It seems that Diego Costa, a charismatic and brilliant footballer who scores many goals for Chelsea, has been offered nearly £600,000 a week to sign with a club in China.
This raises an interesting question. How much would I have to be paid to pack a suitcase and start a new life in Beijing? And I think the answer is, ‘There isn’t enough money in the entire world.’
I once saw half a dog in China. From its nose to about three-quarters of the way down its ribcage, it was completely normal, with sticky-up ears and a doggy face, but at some point in its life it had obviously been run over by a steamroller, which meant that its back end, its tail and its hind legs had been converted into what looked like a weird rug.
It was going about its business as though nothing was wrong, scavenging in bins for food and using its front legs to pull its wafer-thin rear end around.
I’m not saying all dogs are like this in China, but the mere fact that this poor creature had had the time to come to terms with its significant disability meant that over a period of several months or even years no one had had the presence of mind to put it out of its misery. They’d seen it, noted it and then moved on.
We are told that China is a technological powerhouse and that it is home to the brainiest and best-funded scientists in the world, but none of them had seen the half-a-dog and thought, ‘Hmmm. Tonight I shall fit its back end with a set of steerable wheels.’
That’s what would have happened in Britain, and we’d have seen the results in a tear-jerking film on Blue Peter.
There are other things in China that are odd. For example, on my most recent trip I ordered sushi and was presented a few minutes later with a fish that was still alive.
It was flapping around on the plate, which would have been fine, except that one whole side of it had been carved into thin slivers that were still attached. The waiter explained that I should simply tear the strips off, one at a time, and eat them.
Well, now, look. I appreciate that sushi should be as fresh as possible, but I feel fairly sure that, if the fish had been killed in the kitchen before it was carved up, my taste buds wouldn’t have been able to tell the difference. Nothing’s going to decompose noticeably in sixty seconds.
Other things. Well, pop socks are seen as some kind of fashion highlight, the smog is bad, the traffic is worse and the weather is nuts. The first time I went to Beijing it was a hundred degrees – and pouring with rain.
Plus, I wouldn’t be able to go to the cinema because I wouldn’t understand what was going on. And there wouldn’t be enough leg room.
And I wouldn’t be able to tell the time because after two days the second hand would have fallen off my new Rolex, indicating that it wasn’t really a Rolex at all.

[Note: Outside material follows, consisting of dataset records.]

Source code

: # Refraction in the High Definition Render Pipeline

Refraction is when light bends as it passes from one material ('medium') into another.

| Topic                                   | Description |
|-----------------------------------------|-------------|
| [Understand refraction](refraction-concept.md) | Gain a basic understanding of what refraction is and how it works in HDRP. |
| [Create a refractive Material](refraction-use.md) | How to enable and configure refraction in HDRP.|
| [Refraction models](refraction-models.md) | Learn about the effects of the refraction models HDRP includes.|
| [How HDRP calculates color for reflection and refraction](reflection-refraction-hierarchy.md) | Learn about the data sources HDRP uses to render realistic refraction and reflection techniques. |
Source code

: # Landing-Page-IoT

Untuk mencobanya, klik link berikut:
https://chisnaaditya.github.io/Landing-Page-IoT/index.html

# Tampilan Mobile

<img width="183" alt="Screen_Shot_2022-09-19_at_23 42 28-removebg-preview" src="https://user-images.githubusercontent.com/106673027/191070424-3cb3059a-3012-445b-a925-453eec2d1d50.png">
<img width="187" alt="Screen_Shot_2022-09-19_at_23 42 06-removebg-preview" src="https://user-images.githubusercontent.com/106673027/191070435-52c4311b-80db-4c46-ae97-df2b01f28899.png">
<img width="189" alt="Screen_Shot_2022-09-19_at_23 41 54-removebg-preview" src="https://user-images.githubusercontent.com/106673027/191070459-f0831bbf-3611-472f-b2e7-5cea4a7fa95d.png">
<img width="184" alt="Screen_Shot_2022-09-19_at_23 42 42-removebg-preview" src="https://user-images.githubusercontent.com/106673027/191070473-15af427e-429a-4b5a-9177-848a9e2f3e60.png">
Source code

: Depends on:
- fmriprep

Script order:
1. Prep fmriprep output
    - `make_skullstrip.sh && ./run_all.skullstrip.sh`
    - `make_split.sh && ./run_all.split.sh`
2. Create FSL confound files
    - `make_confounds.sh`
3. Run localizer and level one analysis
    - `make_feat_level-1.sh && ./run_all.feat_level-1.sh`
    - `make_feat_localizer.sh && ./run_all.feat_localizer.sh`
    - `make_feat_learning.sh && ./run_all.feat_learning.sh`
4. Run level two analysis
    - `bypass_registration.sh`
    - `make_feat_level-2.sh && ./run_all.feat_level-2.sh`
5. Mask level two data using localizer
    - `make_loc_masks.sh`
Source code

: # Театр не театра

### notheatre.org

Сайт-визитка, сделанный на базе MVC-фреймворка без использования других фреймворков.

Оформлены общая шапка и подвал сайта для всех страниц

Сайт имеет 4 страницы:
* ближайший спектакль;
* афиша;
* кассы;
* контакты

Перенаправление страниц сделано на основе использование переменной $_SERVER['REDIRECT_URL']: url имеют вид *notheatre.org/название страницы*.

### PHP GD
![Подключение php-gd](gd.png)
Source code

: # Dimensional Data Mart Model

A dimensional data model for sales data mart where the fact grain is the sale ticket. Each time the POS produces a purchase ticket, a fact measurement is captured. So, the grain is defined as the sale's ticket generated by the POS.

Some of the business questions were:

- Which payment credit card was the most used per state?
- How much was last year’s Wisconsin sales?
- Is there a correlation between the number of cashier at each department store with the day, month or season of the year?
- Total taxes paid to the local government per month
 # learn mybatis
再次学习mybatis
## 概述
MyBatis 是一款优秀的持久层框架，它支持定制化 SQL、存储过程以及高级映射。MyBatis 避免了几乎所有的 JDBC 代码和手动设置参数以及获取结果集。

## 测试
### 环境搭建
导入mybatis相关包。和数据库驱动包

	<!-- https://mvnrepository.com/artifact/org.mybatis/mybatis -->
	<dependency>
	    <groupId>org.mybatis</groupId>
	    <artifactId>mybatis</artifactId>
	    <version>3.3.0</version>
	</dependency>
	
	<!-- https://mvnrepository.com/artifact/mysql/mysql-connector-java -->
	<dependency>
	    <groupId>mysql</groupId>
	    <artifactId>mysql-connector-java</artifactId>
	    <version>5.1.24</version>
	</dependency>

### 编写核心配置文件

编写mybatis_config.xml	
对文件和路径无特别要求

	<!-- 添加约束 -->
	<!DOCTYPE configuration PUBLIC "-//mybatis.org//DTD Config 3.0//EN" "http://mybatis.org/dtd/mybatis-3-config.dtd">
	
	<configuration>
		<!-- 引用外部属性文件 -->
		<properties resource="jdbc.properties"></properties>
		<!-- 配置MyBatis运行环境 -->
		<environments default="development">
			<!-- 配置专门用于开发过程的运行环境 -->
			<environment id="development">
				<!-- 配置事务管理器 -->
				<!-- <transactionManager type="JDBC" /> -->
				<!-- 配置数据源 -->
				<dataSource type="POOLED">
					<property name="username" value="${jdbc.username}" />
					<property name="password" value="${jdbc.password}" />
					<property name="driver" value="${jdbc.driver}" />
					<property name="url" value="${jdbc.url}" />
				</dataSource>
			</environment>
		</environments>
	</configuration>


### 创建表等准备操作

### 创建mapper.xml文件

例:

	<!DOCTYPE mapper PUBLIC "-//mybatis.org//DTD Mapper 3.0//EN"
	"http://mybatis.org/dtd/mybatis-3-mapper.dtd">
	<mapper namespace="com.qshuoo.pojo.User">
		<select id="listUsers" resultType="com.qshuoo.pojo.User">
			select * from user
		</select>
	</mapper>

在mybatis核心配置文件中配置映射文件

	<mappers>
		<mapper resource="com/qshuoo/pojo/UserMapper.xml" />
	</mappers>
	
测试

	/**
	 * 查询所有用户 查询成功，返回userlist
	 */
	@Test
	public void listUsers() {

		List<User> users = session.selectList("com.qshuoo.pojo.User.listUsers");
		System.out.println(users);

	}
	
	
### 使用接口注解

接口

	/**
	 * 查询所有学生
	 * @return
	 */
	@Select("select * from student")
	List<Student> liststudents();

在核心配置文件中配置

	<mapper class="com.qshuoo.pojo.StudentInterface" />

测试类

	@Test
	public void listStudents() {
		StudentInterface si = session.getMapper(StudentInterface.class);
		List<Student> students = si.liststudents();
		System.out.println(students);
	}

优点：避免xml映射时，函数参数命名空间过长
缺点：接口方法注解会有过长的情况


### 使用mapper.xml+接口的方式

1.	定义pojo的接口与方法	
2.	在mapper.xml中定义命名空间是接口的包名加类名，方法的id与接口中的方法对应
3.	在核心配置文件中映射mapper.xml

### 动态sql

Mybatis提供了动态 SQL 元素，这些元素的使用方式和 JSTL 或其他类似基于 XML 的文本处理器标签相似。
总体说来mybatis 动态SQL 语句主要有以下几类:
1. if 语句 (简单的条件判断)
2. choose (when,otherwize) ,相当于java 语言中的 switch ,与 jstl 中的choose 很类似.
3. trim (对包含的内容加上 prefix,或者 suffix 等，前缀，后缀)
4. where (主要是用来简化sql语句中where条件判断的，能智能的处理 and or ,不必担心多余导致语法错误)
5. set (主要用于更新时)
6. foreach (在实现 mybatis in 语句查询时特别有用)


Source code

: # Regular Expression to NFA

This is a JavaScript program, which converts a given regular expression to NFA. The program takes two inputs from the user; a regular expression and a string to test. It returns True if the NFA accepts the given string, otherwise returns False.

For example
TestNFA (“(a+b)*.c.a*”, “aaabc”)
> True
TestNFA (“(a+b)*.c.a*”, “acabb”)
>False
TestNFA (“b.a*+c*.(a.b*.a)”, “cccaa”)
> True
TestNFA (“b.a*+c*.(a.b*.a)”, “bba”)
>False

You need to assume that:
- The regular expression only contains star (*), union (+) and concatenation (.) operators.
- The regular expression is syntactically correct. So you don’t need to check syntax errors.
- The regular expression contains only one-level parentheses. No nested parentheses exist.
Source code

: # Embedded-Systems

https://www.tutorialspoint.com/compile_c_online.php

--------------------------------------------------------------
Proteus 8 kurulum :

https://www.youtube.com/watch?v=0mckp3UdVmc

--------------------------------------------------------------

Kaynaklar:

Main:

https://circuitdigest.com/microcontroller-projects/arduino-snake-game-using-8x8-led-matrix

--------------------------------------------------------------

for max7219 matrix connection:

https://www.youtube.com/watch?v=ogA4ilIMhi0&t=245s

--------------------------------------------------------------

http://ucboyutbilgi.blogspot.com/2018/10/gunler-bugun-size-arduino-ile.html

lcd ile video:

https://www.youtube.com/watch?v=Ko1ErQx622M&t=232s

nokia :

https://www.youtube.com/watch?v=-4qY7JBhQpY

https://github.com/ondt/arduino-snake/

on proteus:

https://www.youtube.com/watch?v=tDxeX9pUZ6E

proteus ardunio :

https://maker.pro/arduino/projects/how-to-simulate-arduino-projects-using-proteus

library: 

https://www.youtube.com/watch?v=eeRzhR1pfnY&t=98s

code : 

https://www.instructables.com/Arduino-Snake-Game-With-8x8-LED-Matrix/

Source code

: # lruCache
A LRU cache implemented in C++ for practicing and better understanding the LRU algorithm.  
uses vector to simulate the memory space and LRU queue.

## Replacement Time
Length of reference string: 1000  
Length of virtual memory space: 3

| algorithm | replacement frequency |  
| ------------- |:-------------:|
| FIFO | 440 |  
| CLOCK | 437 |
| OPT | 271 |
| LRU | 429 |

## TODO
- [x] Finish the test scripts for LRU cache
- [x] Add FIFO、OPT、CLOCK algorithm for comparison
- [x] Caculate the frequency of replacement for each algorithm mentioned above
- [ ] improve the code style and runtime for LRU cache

Most important of all, though, I’d get home every night and sit in my sumptuously appointed apartment all alone, trying to make my television work and then giving up because it wasn’t really a proper Sony. My bank balance would be swelling at the rate of £85,000 a day, but I’d have no one to spend it on. Because that’s the next thing you have to think about when you are offered a big-money deal to move to the other side of the world: your family.
You’d have work to keep you occupied, and therefore a reason for getting up in the morning. But your wife? Your children? It’s fairly safe to assume that, if they tagged along, they’d be so bored they’d be sniffing glue by week two, just for something to do.
And it’s not just China. It’s everywhere. If you were offered £30 million a year to move to Los Angeles, where the fishes are dead before you eat them and there are patrols to remove halved dogs from your line of sight, you’d be off in a flash. But what would your family do while you were lunching at the Ivy in LA with your new colleagues?
In your mind they’d be invited round for tea and buns by Cameron Diaz and they’d spend all day at the beach, sharing ice creams with George Clooney. But that wouldn’t happen. They’d know no one, they’d have nothing to do and, as a result, they’d all be alcoholics and drug addicts by the middle of March.
There are many places in the world that I truly love. The south of France is right up there. I’m always overcome by a tidal wave of joy when I land at Nice Airport. I think it is completely impossible to be unhappy if you are in St Tropez … unless you actually have to live there.
Because how many games of boules can you play? How many bits of raw cauliflower can you eat at Le Club 55? And how long would it be before you gave up pretending that you weren’t looking at breasts on the beach and just gawped openly like a lunatic?
I’m not a lunatic, so I’m not going to pretend that money is the root of all evil and that you’d be happier with nothing more than an orange and a piece of string.
But we must face facts and accept that, while money enables you to do all sorts of stuff, it is no good on its own; you need something else as well. You need your friends. And the fact is: they’re here.
Unfortunately, from Chelsea Football Club’s point of view, Diego Costa’s friends are not here. They are in Brazil, which is where he was born. So from his point of view London and Beijing are exactly the same. Neither is home. So either will do.